# The village wood carver...



## furholler (Feb 1, 2005)

...that's me! What do you think?


----------



## sherry in Maine (Nov 22, 2007)

wow! I love it! wish you lived closer, I'm looking for a carved wooden gate....


----------



## standles (Apr 12, 2013)

Very nice.

I just picked up the knives and some books to start chip carving. Hope I am as good as you shortly.


----------



## mzgarden (Mar 16, 2012)

Beautiful. It would be fun to see a video of you doing some of the carving too. Either way, it's a lovely piece and glad you shared.


----------



## furholler (Feb 1, 2005)

Wind in Her Hair said:


> furholler - is red oak too hard to woodchip carve?


Most definitely. Too many knots also. Basswood is the best, not necessarily because it is softer, but there aren't any knots. You need a tight grain, with few knots. Oak tends to have a wide grain.


----------



## furholler (Feb 1, 2005)

mzgarden said:


> Beautiful. It would be fun to see a video of you doing some of the carving too. Either way, it's a lovely piece and glad you shared.



If only I had a video camera...


----------



## Maura (Jun 6, 2004)

Beautiful!


----------



## dngrous (Sep 22, 2009)

That's amazing! I had no idea a clock could be carved with such detail by hand... Hand blown globe, too?

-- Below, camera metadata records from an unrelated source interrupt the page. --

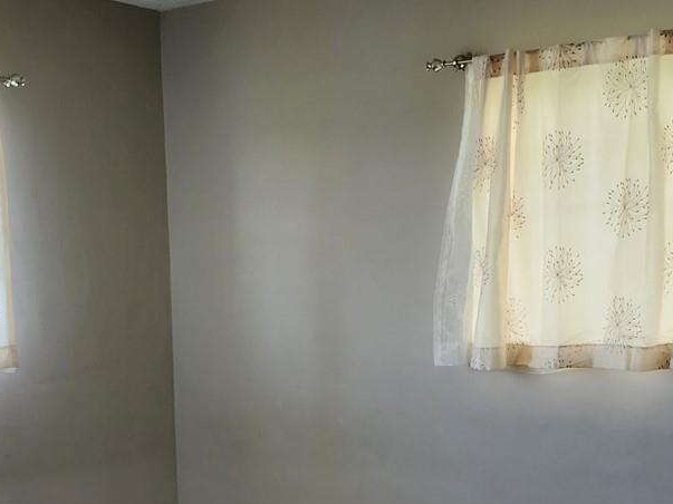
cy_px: 455
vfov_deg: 23.4
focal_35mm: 61
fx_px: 1186
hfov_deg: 31.5
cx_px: 235
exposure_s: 1/120
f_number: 1.8
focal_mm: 6.4
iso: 400
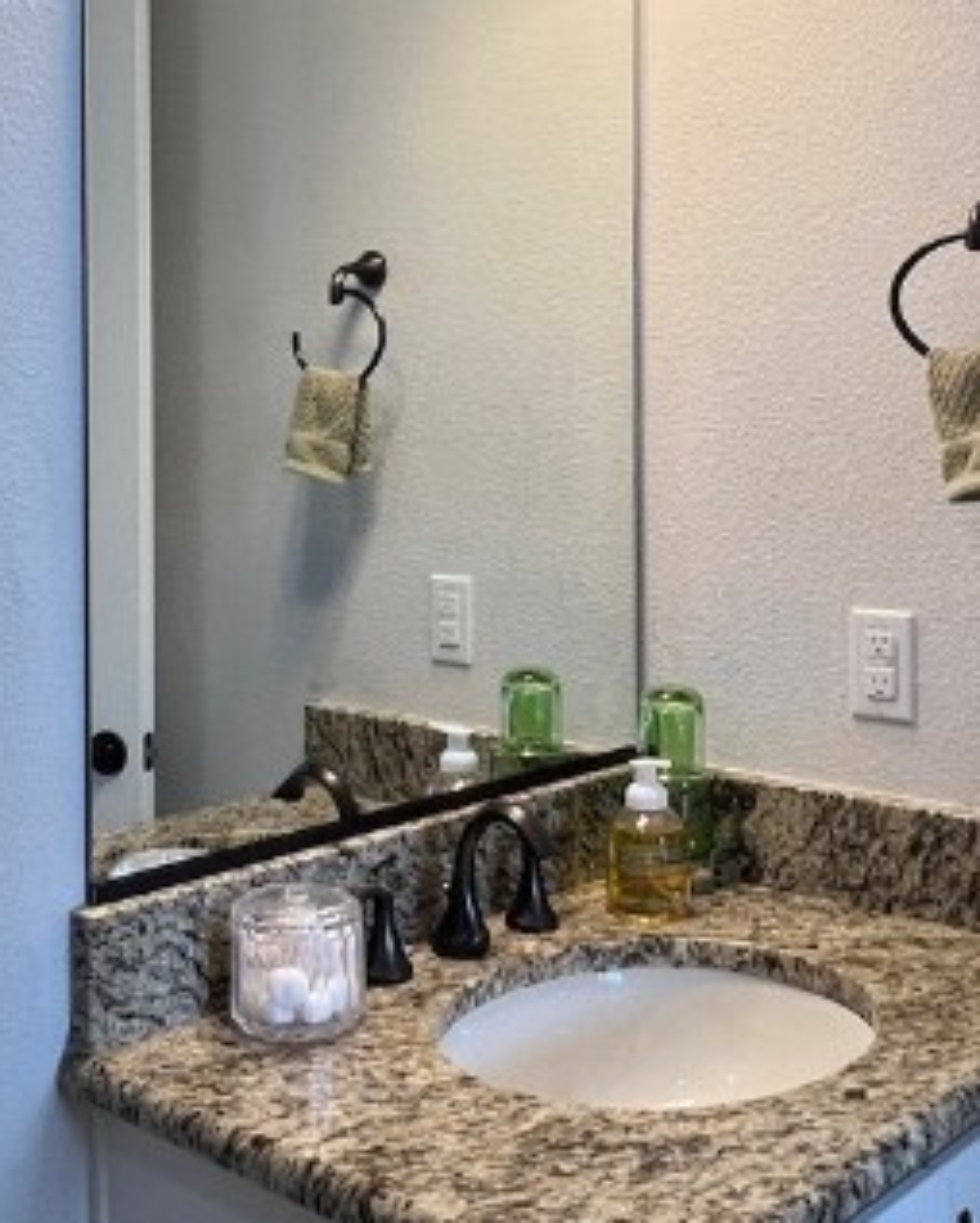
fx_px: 1485
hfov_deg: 36.3
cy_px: 448
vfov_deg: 44.3
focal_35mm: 41
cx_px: 363
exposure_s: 1/120
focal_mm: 1.57
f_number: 1.8
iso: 80
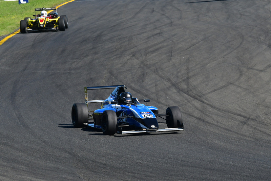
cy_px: 90
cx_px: 136
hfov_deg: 5.3
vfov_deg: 3.5
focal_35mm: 390
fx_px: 2937
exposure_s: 1/640
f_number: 11
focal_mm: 260
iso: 500
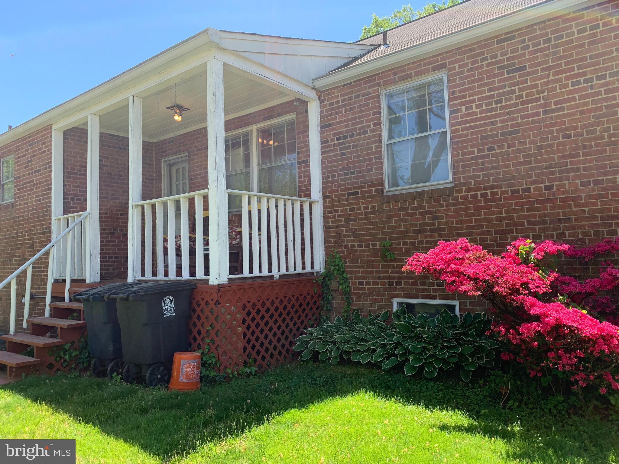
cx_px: 310
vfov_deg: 53.1
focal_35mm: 26
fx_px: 465
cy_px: 232
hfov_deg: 67.3
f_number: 1.8
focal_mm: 4.25
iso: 25
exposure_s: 1/552
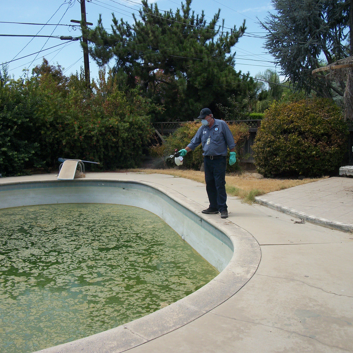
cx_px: 165
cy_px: 176
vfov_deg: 43.9
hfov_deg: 43.8
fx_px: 438
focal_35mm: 38
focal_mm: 5.7
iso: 80
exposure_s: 1/160
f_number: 8.8
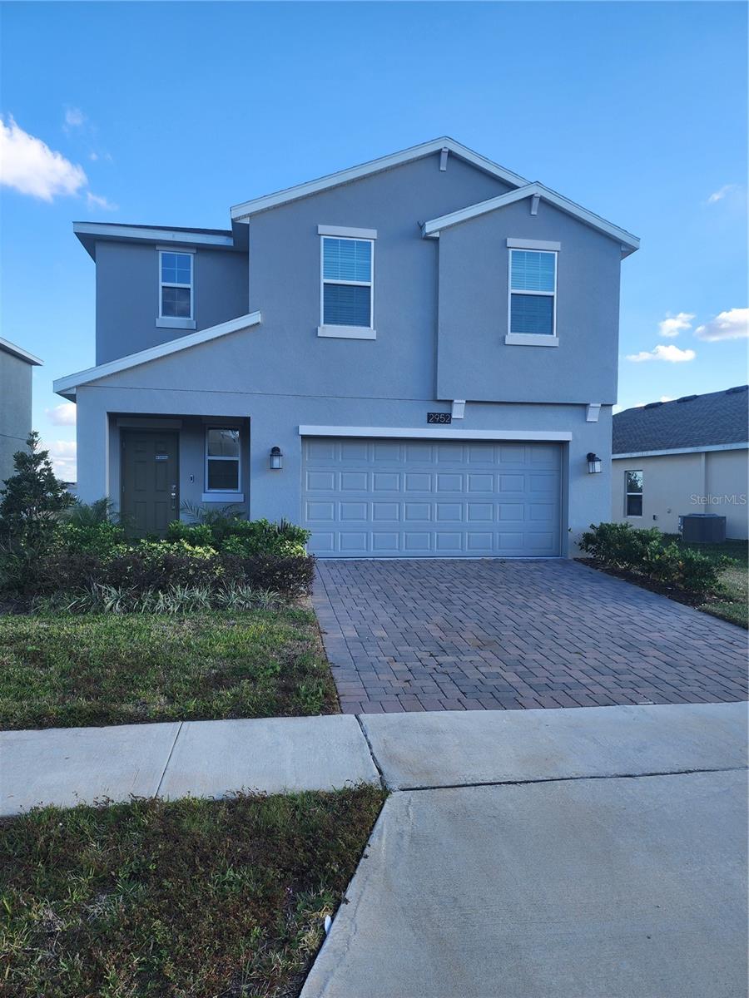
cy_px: 499
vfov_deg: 73.9
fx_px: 664
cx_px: 374
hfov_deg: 58.9
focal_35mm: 23
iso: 12
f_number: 1.8
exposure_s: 1/344
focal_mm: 6.4
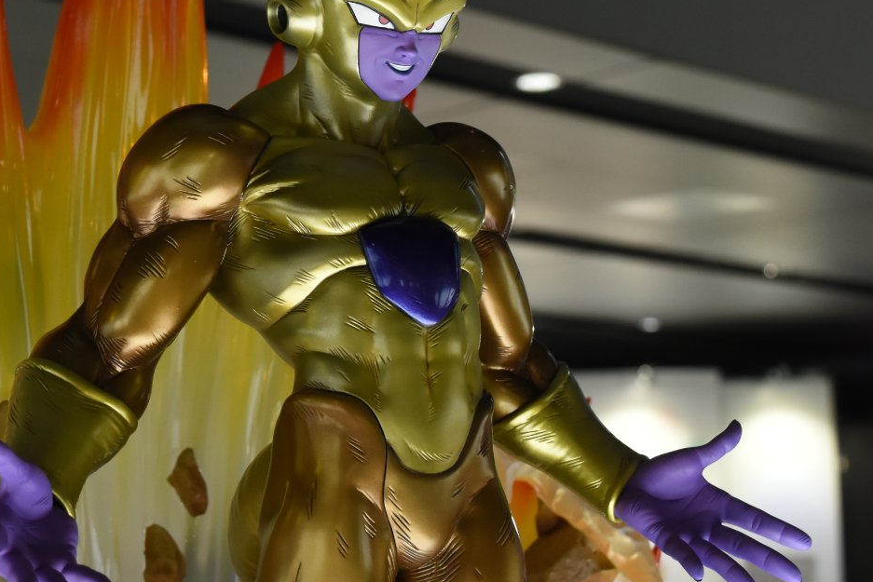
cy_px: 289
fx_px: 2013
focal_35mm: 83
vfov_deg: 16.5
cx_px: 176
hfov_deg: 24.1
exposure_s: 1/60
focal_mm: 32
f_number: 8
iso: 1000
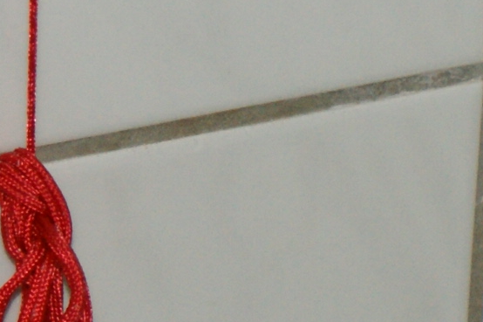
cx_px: 153
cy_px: -37
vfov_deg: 3.3
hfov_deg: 5.0
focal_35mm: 415
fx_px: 5567
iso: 400
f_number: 5.6
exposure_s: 1/60
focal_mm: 45
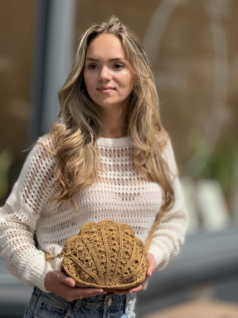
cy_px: 159
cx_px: 119
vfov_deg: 16.4
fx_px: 1100
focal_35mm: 120
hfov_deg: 12.3
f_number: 2.8
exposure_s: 1/1451
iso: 50
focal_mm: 15.66
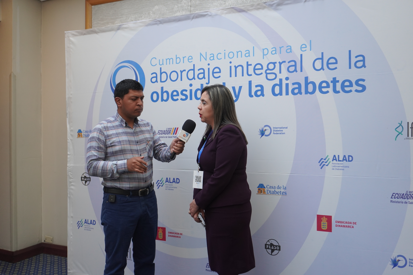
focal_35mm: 33
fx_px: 379
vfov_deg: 40.0
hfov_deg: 57.2
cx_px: 206
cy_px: 138
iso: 640
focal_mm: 22
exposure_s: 1/160
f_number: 4
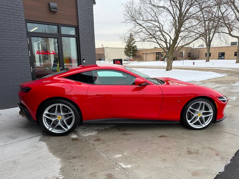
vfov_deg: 56.8
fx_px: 166
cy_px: 90
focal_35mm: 24
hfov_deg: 71.6
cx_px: 120
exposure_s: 1/788
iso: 80
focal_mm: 6.76
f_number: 1.78
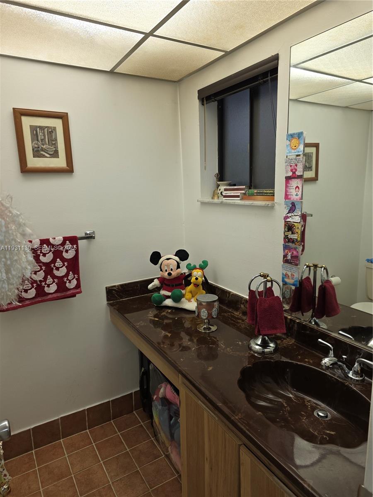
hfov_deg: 58.9
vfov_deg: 73.9
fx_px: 330
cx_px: 186
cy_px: 248
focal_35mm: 23
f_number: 1.7
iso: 25
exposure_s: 1/60
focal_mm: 6.3
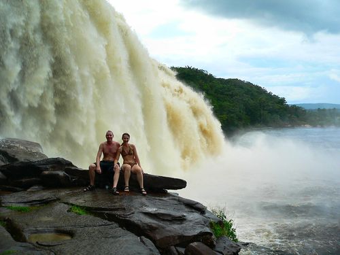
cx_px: 170
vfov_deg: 39.7
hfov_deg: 51.4
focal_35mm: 36
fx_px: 354
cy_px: 128
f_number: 3.3
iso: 80
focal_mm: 6
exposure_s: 1/100
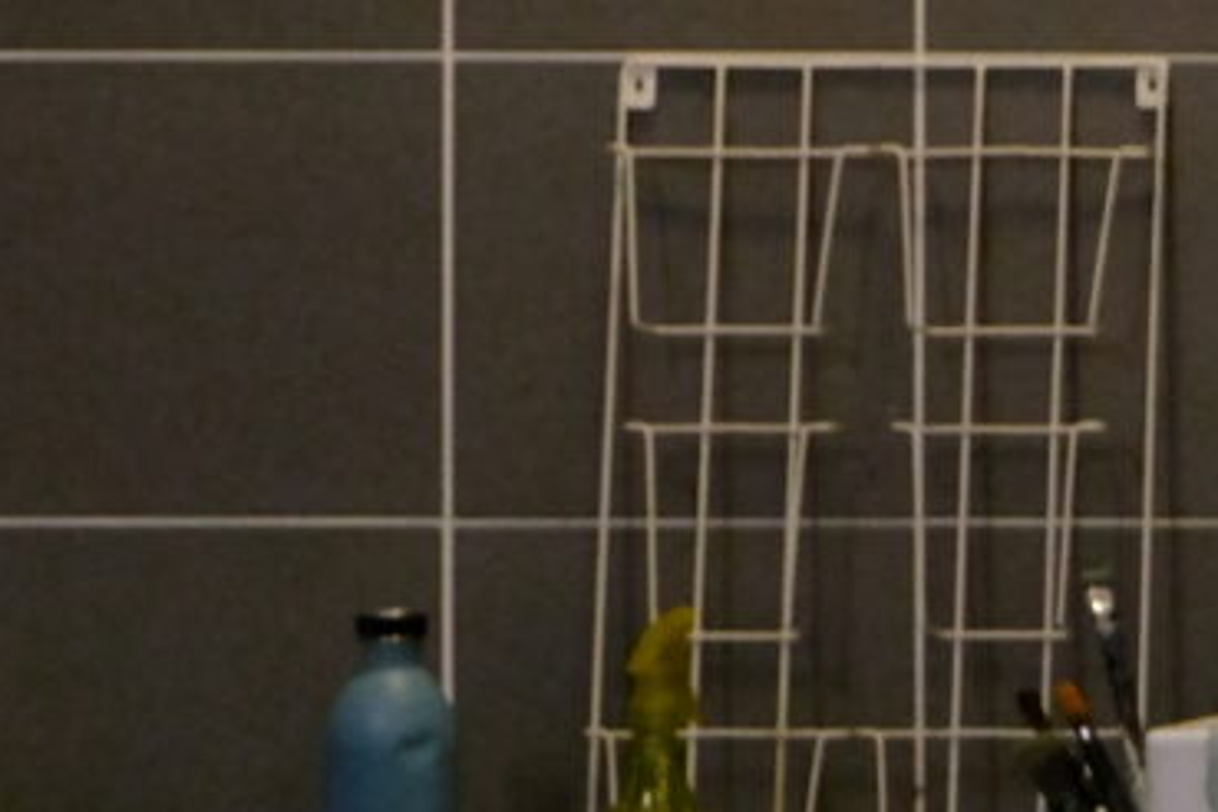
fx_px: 7510
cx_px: 3839
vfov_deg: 6.2
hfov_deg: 7.8
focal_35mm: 222
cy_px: 256
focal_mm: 21.5
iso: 1250
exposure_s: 1/125
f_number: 4.2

Okay, couldn't resist that... Very nice work, tho.


----------



## bryncalyn (Jan 7, 2013)

Beautiful chip carving!


----------



## Karen (Apr 17, 2002)

Beautiful!


----------



## furholler (Feb 1, 2005)

Thanks y'all! I thought I'd share another carving I'm pretty happy with. This is a likeness of my Maxwell Scottish family ancestral crest. Though the carving is done, I haven't decided on the finish yet.


----------